A non-delivery report or NDR is a message sent by the email server that informs the sender that the delivery of the email message failed.
While there are various events that can trigger an NDR, the most common cases are when the
recipient of the message does not exist or when the destination mailbox is full.
So if I sent a message to email@example.com, from an external account, I get back a NDR.
In plain English, No user by that name, sorry, message returned.
Typically, the message is sent with the original message just below it, as if you were replying to a message….
What spammers do is this:
They spoof the FROM:, send a bunch of messages to your server to users that may or may not exist.
So what happens is, your server sees all these messages addressed to users that don’t exist.
Your server sends NDRs in response. The FROM: that was spoofed are valid email addresses.
Your server is sending “NDR spam”.
Spammers do this on purpose…. Your server sends these NDRs with the ORIGINAL message just below it.
It’s a cheap shot, I agree, but it’s a way to send spam.
Throw a thousand messages at firstname.lastname@example.org, each with a different FROM: addresss, and your server is sending tons of NDR spam.
What if the FROM: address is totally bogus, like ramdomly generated domains.
Your server will try to send NDRs to domains that have no MX (receiving mail servers) records.
This screenshot of the outbound queue viewer below is what you will see.
The FROM address of <> is the server way of saying it’s a NDR.
And you will see your server making some communication with odd domains
What can you do?
If your anti-spam device is an appliance, you can, if the appliance supports it, perform an LDAP lookup of the user.

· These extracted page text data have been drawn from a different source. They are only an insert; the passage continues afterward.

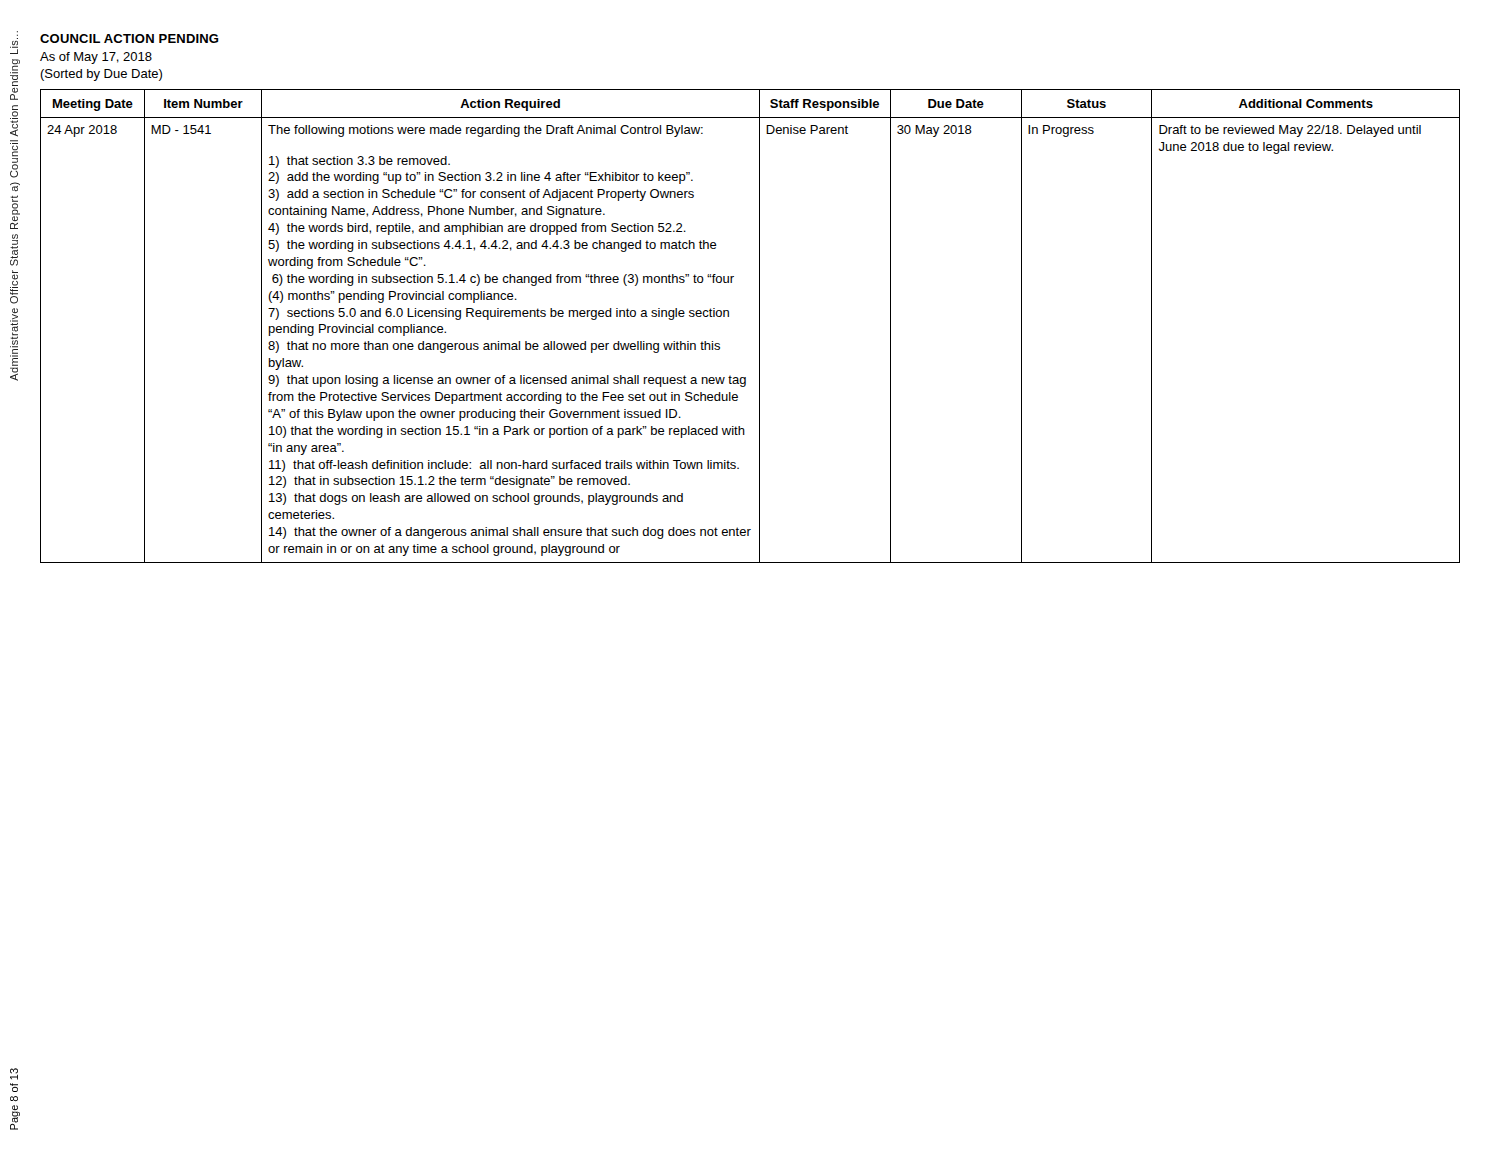Administrative Officer Status Report a) Council Action Pending Lis...
Page 8 of 13
COUNCIL ACTION PENDING
As of May 17, 2018
(Sorted by Due Date)
| Meeting Date | Item Number | Action Required | Staff Responsible | Due Date | Status | Additional Comments |
| --- | --- | --- | --- | --- | --- | --- |
| 24 Apr 2018 | MD - 1541 | The following motions were made regarding the Draft Animal Control Bylaw: 1) that section 3.3 be removed. 2) add the wording “up to” in Section 3.2 in line 4 after “Exhibitor to keep”. 3) add a section in Schedule “C” for consent of Adjacent Property Owners containing Name, Address, Phone Number, and Signature. 4) the words bird, reptile, and amphibian are dropped from Section 52.2. 5) the wording in subsections 4.4.1, 4.4.2, and 4.4.3 be changed to match the wording from Schedule “C”. 6) the wording in subsection 5.1.4 c) be changed from “three (3) months” to “four (4) months” pending Provincial compliance. 7) sections 5.0 and 6.0 Licensing Requirements be merged into a single section pending Provincial compliance. 8) that no more than one dangerous animal be allowed per dwelling within this bylaw. 9) that upon losing a license an owner of a licensed animal shall request a new tag from the Protective Services Department according to the Fee set out in Schedule “A” of this Bylaw upon the owner producing their Government issued ID. 10) that the wording in section 15.1 “in a Park or portion of a park” be replaced with “in any area”. 11) that off-leash definition include: all non-hard surfaced trails within Town limits. 12) that in subsection 15.1.2 the term “designate” be removed. 13) that dogs on leash are allowed on school grounds, playgrounds and cemeteries. 14) that the owner of a dangerous animal shall ensure that such dog does not enter or remain in or on at any time a school ground, playground or | Denise Parent | 30 May 2018 | In Progress | Draft to be reviewed May 22/18. Delayed until June 2018 due to legal review. |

So the appliance does an ldap lookup, if the user exists, then send it, if not, send an NDR or drop the message completely.
Microsoft says that you can install the Anti-spam agents on the exchange server.
This is normally found on the edge server, but can be installed on any HUB transport server.
Then enable the Recipient Filtering.
But I found that this still creates NDRs…. Not a bounce.
So that installation work was kinda worthless, but what the heck, now you know how to install the antispam piece on exchange.
And the verification comes when postini is done, and tries to deliver it to the exchange server.
Some NDRs are good, say you send accidently type the address incorrectly when you send a message, you want the server to notify you that “there’s no user here”.
In this case, the exchange server sends it from postmaster@, and it’s a 5.1.1, and the erros is Recipient not found.
So, it looks like this, and is generated at the Exchange server
If you have all your users setup in Postini, the aliases, and the groups that are allowed incoming from the internet, you can turn this setting on
I like this better because it tells the sending server “no user found” and doesn’t even accept the message.
The details are seen here when you click on the “General Settings” icon
Then the bounce message looks like this, and is generated from the sending server, ours.
This prevents NDR spam.
This error occurs when PDS’s sending side tries to send mail to Postini (masters’s mx record).
During the smtp communication, the “no such user” occurs and the bounce occurs.
Notice that the response here is 5.0.0, not 5.1.1 as seen above
So to summarize, to reduce/eliminate NDR spam, have the first receiving device (the anti-spam appliance / service) verify the user exists before sending it onward.
That way, the receiving server can tell the sending server “no such user” and reject it at that point. The NDR is generated at the sending side.